Victoria Catherine is Biosciences student and she was doing this for her microbiology research project. The first sample (BmA) is from a mother feeding a 15 month old and the second (BmB) is from a mother feeding a 3 year old.
The photo features nine Petri dishes completely colonized with the bacteria M. Luteus, except in the center, where tiny puddles of breast milk have created what looks like “moats” of protection around themselves.
The student, Victoria wrote:
“Here you have 9 Petri dishes containing the bacteria M. Luteus. The white spots in the middle are discs soaked in two samples of breastmilk. See the clear bit around the discs- that’s where the proteins in the milk have inhibited the bacteria! I’m so excited!!! It also worked with E. coli and had a fairly good go at MRSA too….the future is bright, the future is breastmilk”

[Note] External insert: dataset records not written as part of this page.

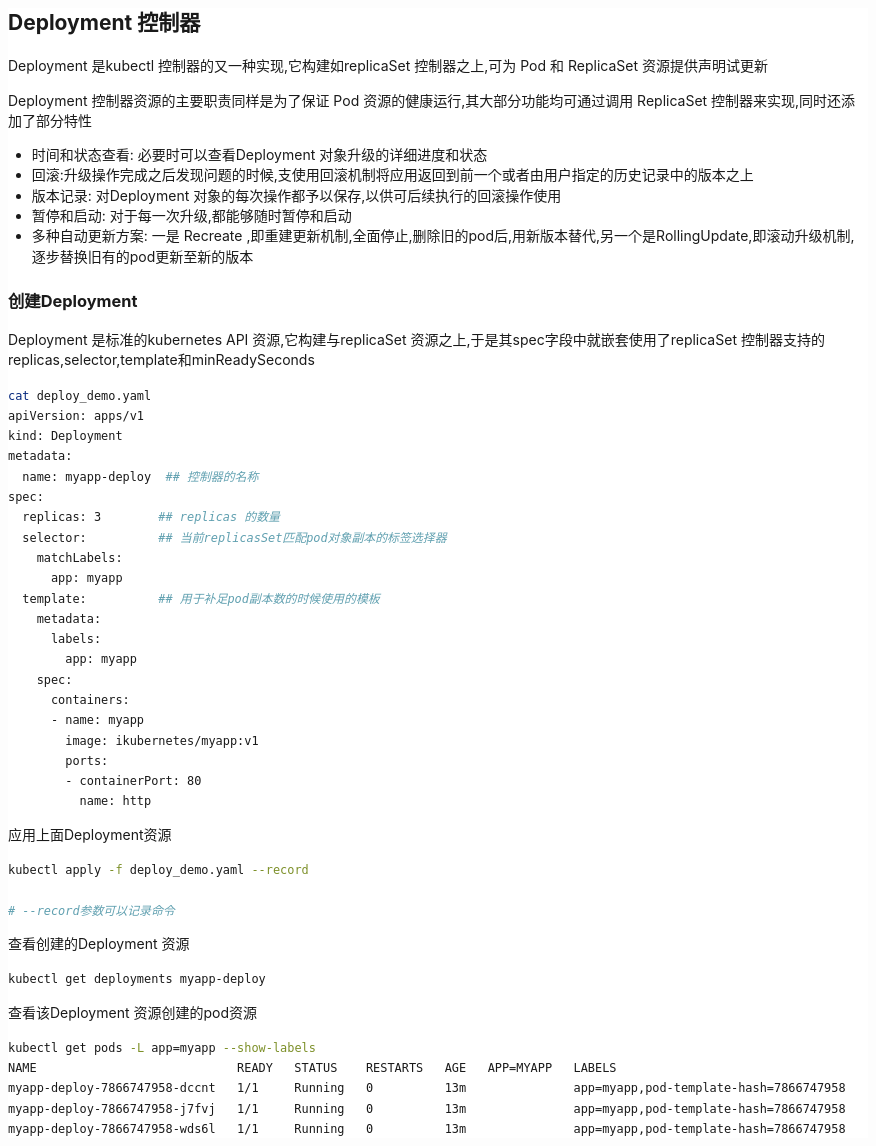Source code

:## Deployment 控制器
Deployment 是kubectl 控制器的又一种实现,它构建如replicaSet 控制器之上,可为 Pod 和 ReplicaSet 资源提供声明试更新

Deployment 控制器资源的主要职责同样是为了保证 Pod 资源的健康运行,其大部分功能均可通过调用 ReplicaSet 控制器来实现,同时还添加了部分特性

- 时间和状态查看: 必要时可以查看Deployment 对象升级的详细进度和状态
- 回滚:升级操作完成之后发现问题的时候,支使用回滚机制将应用返回到前一个或者由用户指定的历史记录中的版本之上
- 版本记录: 对Deployment 对象的每次操作都予以保存,以供可后续执行的回滚操作使用
- 暂停和启动: 对于每一次升级,都能够随时暂停和启动
- 多种自动更新方案: 一是 Recreate ,即重建更新机制,全面停止,删除旧的pod后,用新版本替代,另一个是RollingUpdate,即滚动升级机制,逐步替换旧有的pod更新至新的版本

### 创建Deployment
Deployment 是标准的kubernetes API 资源,它构建与replicaSet 资源之上,于是其spec字段中就嵌套使用了replicaSet 控制器支持的replicas,selector,template和minReadySeconds

```bash
cat deploy_demo.yaml 
apiVersion: apps/v1
kind: Deployment 
metadata:
  name: myapp-deploy  ## 控制器的名称
spec:
  replicas: 3        ## replicas 的数量
  selector:          ## 当前replicasSet匹配pod对象副本的标签选择器
    matchLabels:
      app: myapp
  template:          ## 用于补足pod副本数的时候使用的模板
    metadata:
      labels:
        app: myapp
    spec:
      containers:
      - name: myapp
        image: ikubernetes/myapp:v1
        ports:
        - containerPort: 80
          name: http

```

应用上面Deployment资源
```bash
kubectl apply -f deploy_demo.yaml --record

# --record参数可以记录命令
```

查看创建的Deployment 资源
```bash
kubectl get deployments myapp-deploy
```

查看该Deployment 资源创建的pod资源
```bash
kubectl get pods -L app=myapp --show-labels
NAME                            READY   STATUS    RESTARTS   AGE   APP=MYAPP   LABELS
myapp-deploy-7866747958-dccnt   1/1     Running   0          13m               app=myapp,pod-template-hash=7866747958
myapp-deploy-7866747958-j7fvj   1/1     Running   0          13m               app=myapp,pod-template-hash=7866747958
myapp-deploy-7866747958-wds6l   1/1     Running   0          13m               app=myapp,pod-template-hash=7866747958
```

This article explains how this is possible:
“About 80 percent of the cells in breast milk are macrophages, cells that kill bacteria, fungi and viruses. Breast-fed babies are protected, in varying degrees, from a number of illnesses, including pneumonia, botulism, bronchitis, staphylococcal infections, influenza, ear infections, and German measles. Furthermore, mothers produce antibodies to whatever disease is present in their environment, making their milk custom-designed to fight the diseases their babies are exposed to as well.”
What’s even more stunning is that the samples of milk in the photos came from the mother of a 15-month-old and a 3-year-old, providing further evidence that breast milk continues to protect against illness long beyond infancy.